RECORDS PROVIDED:
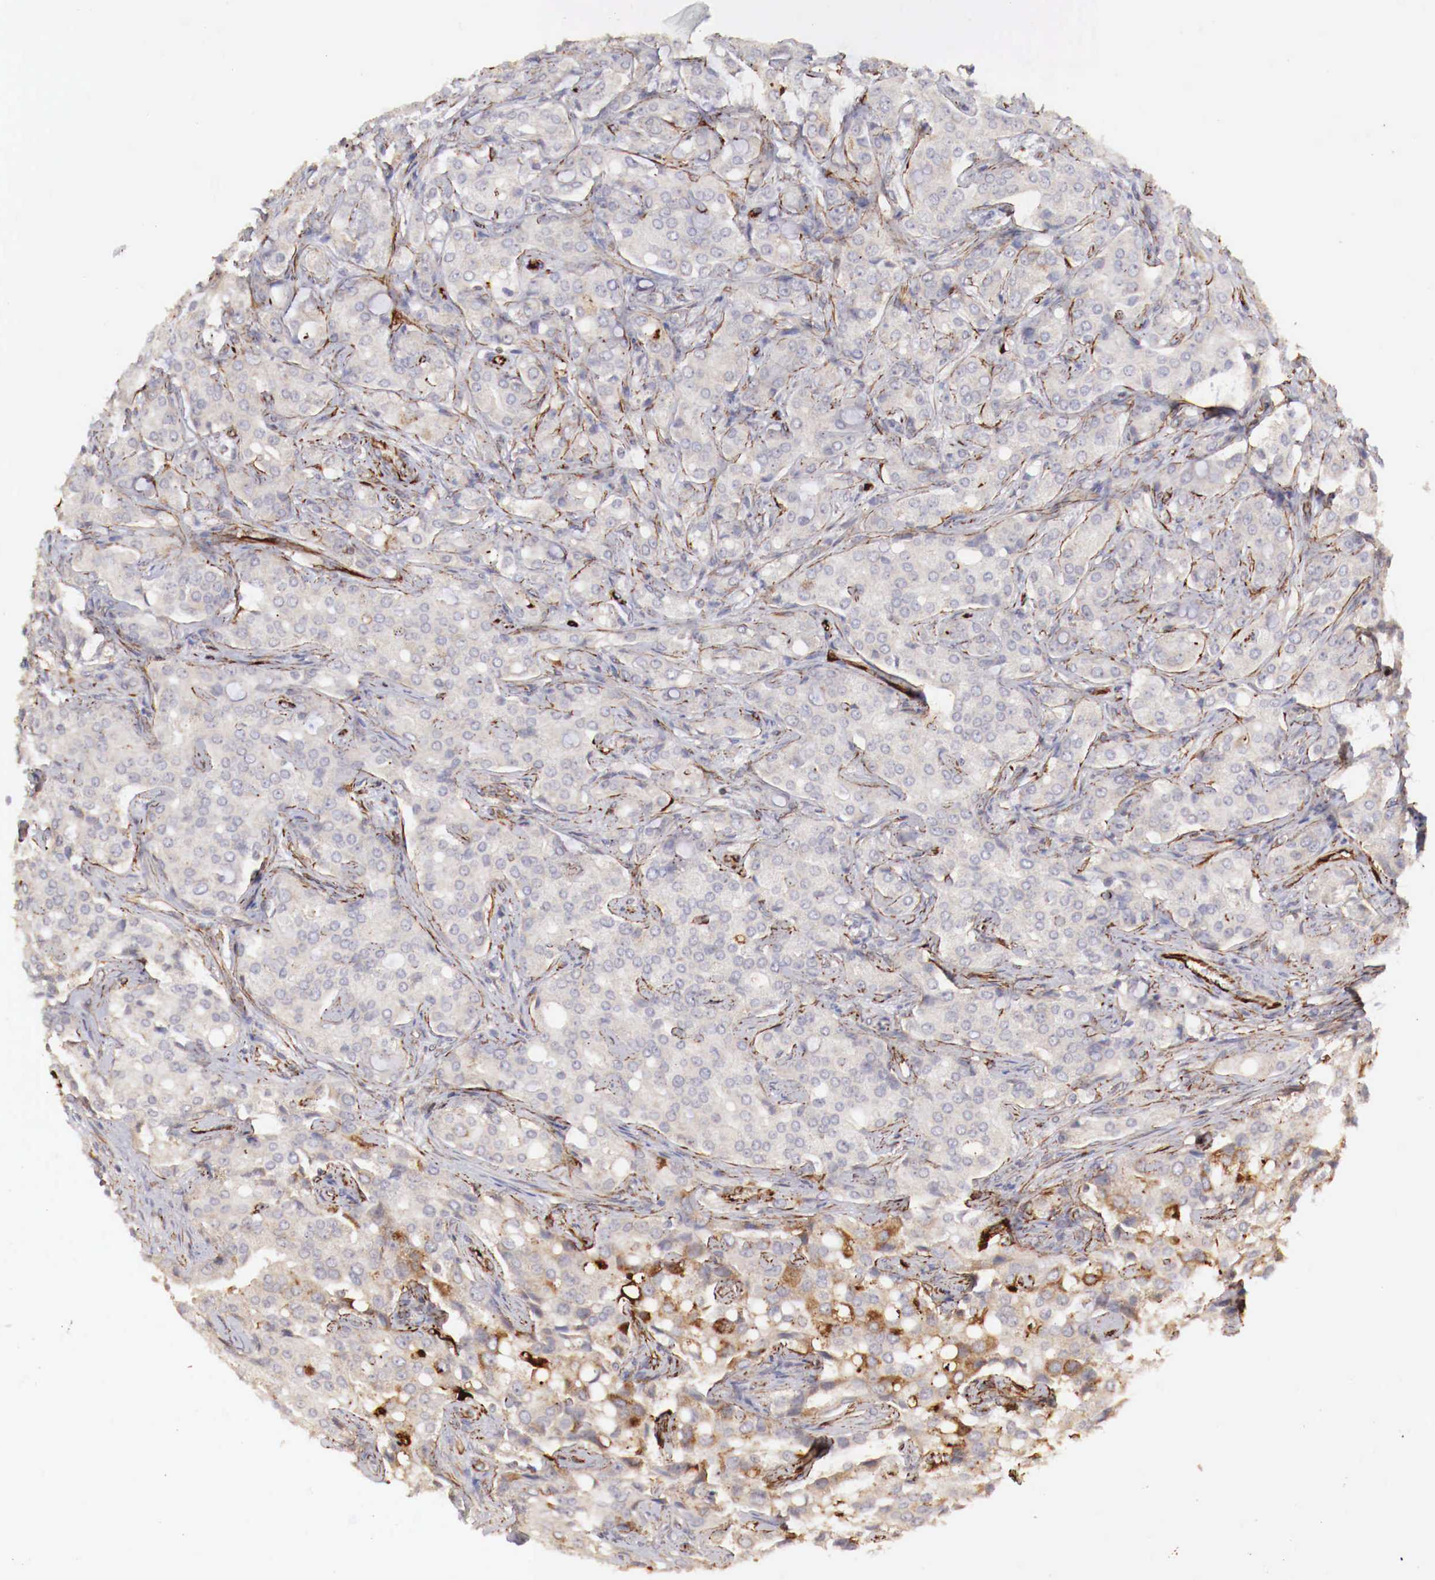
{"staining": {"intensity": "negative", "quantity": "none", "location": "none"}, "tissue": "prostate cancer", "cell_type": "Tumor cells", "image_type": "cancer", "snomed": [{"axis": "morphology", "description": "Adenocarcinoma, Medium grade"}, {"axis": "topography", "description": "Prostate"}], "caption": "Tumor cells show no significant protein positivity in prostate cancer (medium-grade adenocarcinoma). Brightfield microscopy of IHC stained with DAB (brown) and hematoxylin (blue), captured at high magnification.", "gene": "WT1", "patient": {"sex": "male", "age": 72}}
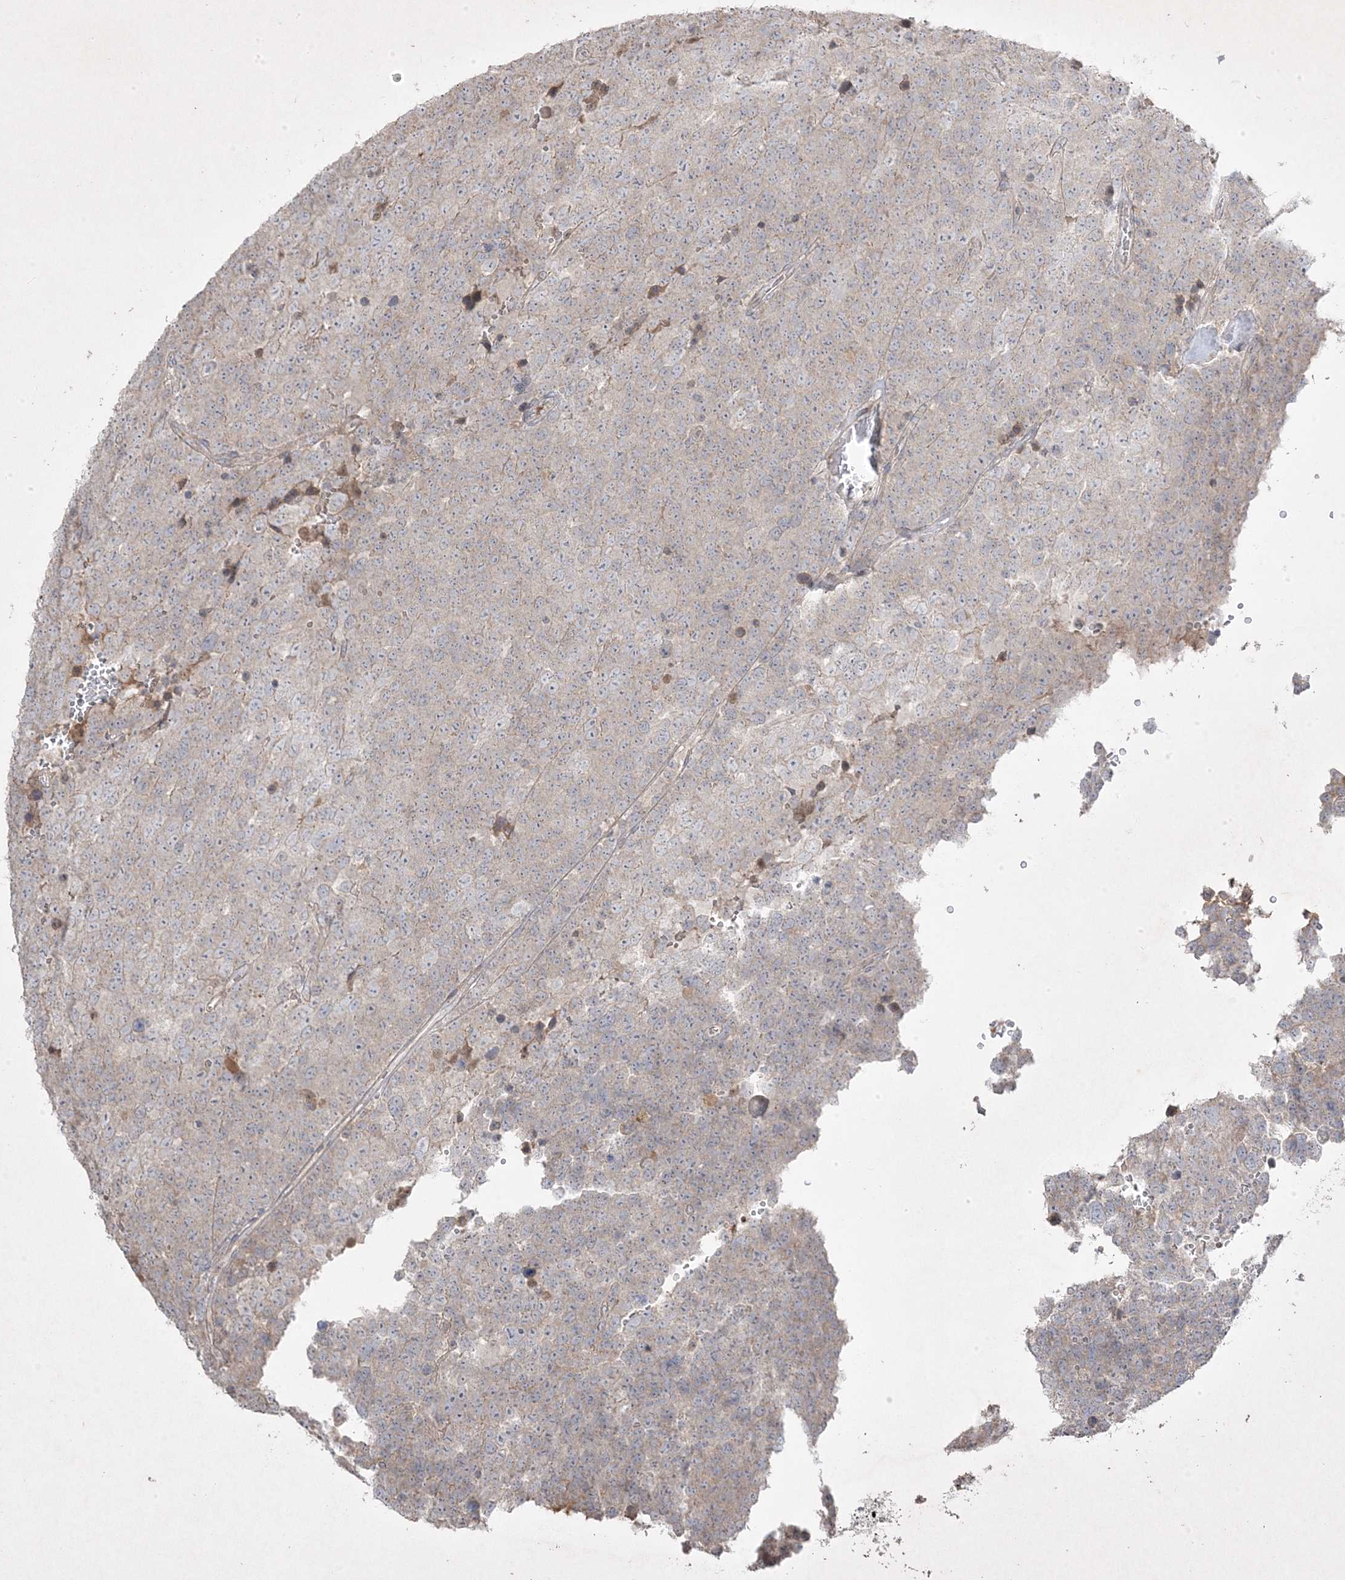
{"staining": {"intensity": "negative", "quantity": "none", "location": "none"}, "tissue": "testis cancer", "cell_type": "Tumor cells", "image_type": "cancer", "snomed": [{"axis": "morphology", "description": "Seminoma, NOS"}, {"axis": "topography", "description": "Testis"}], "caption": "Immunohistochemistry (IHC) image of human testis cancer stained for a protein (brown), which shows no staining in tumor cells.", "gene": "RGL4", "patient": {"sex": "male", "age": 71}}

==

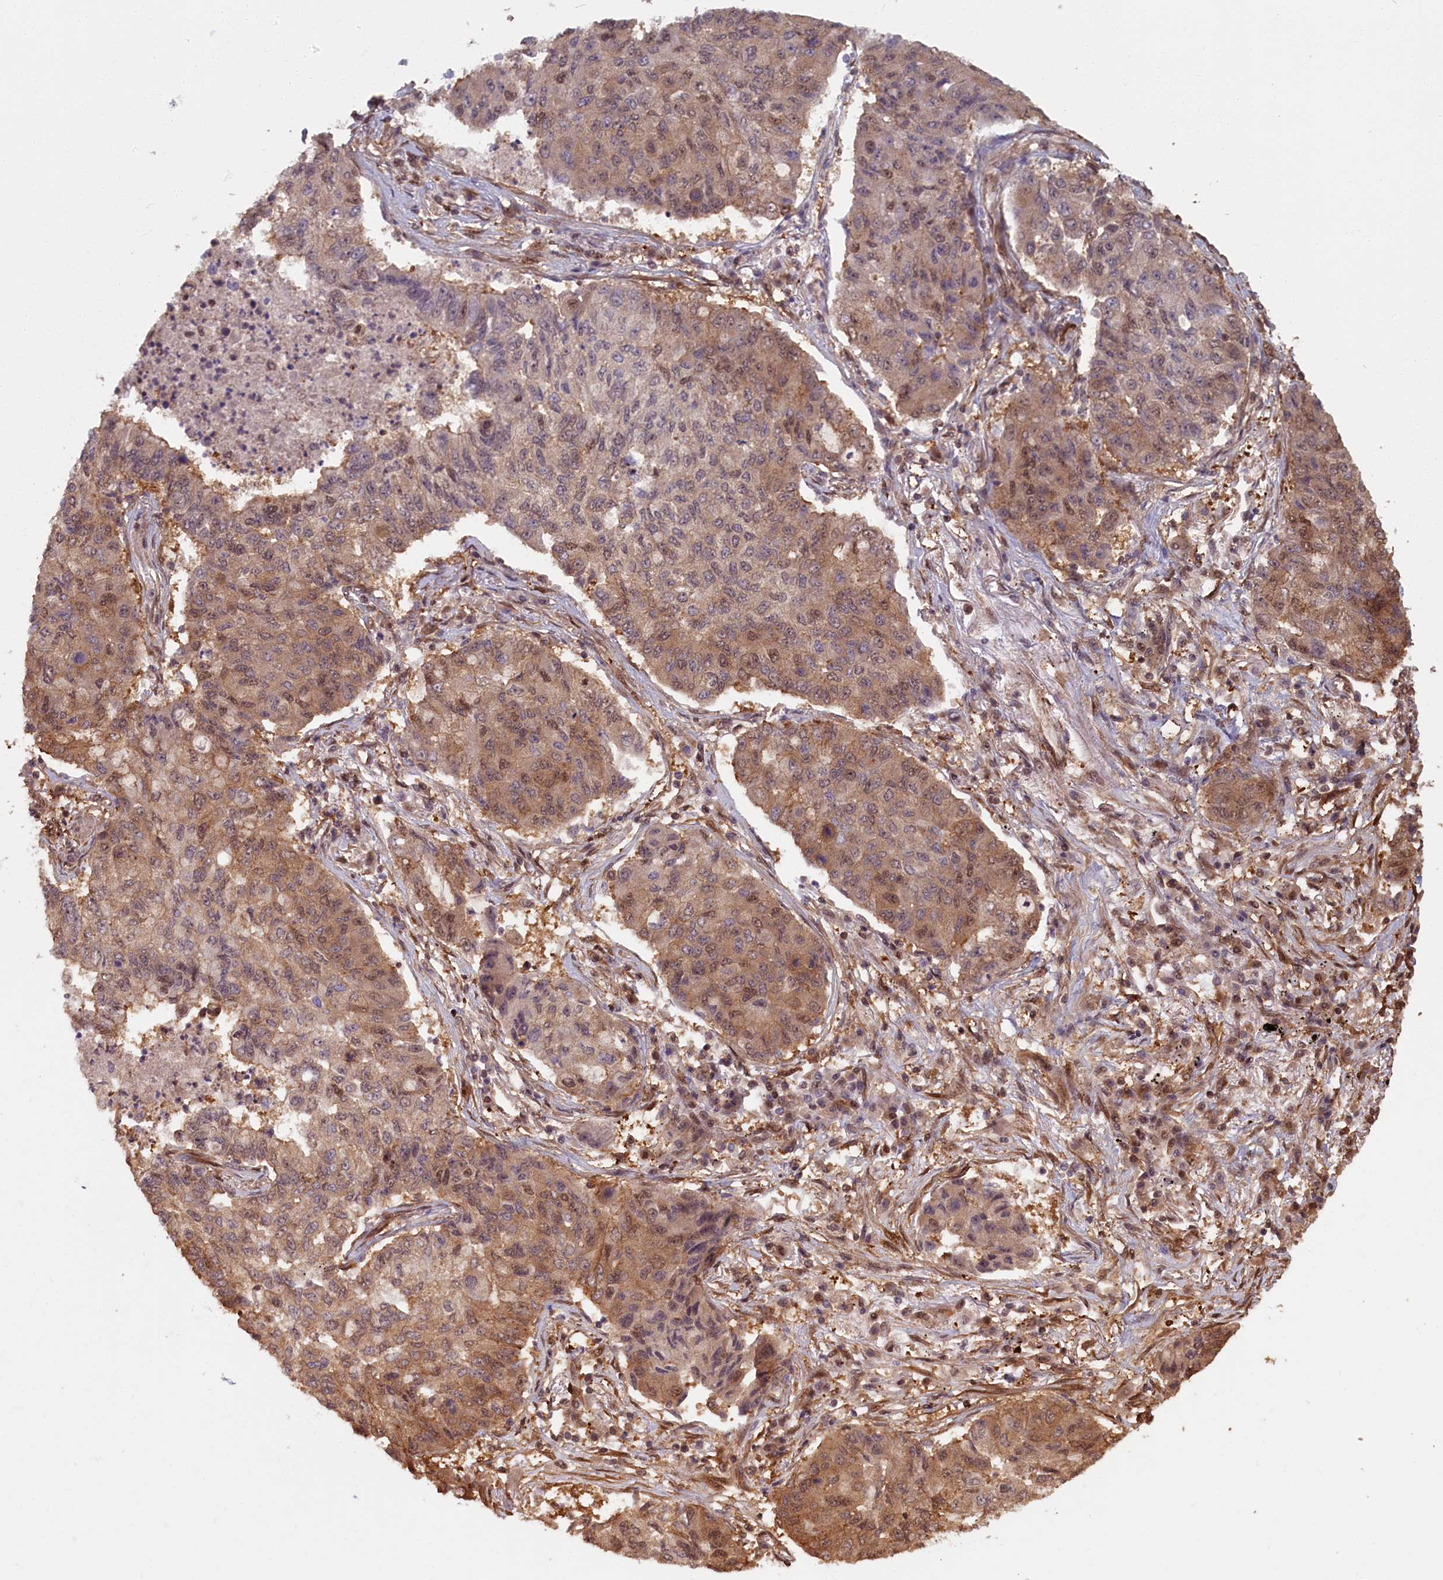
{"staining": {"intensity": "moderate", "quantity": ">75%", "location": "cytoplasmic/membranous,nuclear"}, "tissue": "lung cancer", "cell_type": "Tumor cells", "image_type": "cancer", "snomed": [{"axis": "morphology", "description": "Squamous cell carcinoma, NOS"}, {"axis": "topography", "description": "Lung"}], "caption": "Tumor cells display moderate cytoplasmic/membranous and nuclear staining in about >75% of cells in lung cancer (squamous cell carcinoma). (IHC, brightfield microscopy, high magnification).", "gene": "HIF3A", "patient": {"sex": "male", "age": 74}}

---

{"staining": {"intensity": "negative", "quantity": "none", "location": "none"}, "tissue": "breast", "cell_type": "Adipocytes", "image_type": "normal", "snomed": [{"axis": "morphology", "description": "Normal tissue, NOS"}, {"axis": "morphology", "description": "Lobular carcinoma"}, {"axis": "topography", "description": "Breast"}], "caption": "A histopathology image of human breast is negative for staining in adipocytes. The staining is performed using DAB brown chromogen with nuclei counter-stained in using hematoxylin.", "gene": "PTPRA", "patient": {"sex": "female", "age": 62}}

EXERCISE AIM: The lines holding the word "protein" are the answer. Pull them out of the records and copy them.

ANSWER FOR THE TASK:
{"staining": {"intensity": "negative", "quantity": "none", "location": "none"}, "tissue": "prostate cancer", "cell_type": "Tumor cells", "image_type": "cancer", "snomed": [{"axis": "morphology", "description": "Adenocarcinoma, Medium grade"}, {"axis": "topography", "description": "Prostate"}], "caption": "Tumor cells show no significant protein positivity in prostate cancer (medium-grade adenocarcinoma). Brightfield microscopy of IHC stained with DAB (brown) and hematoxylin (blue), captured at high magnification.", "gene": "WT1", "patient": {"sex": "male", "age": 72}}
{"staining": {"intensity": "negative", "quantity": "none", "location": "none"}, "tissue": "testis cancer", "cell_type": "Tumor cells", "image_type": "cancer", "snomed": [{"axis": "morphology", "description": "Seminoma, NOS"}, {"axis": "topography", "description": "Testis"}], "caption": "Immunohistochemistry (IHC) image of human testis cancer stained for a protein (brown), which shows no staining in tumor cells.", "gene": "RGL4", "patient": {"sex": "male", "age": 71}}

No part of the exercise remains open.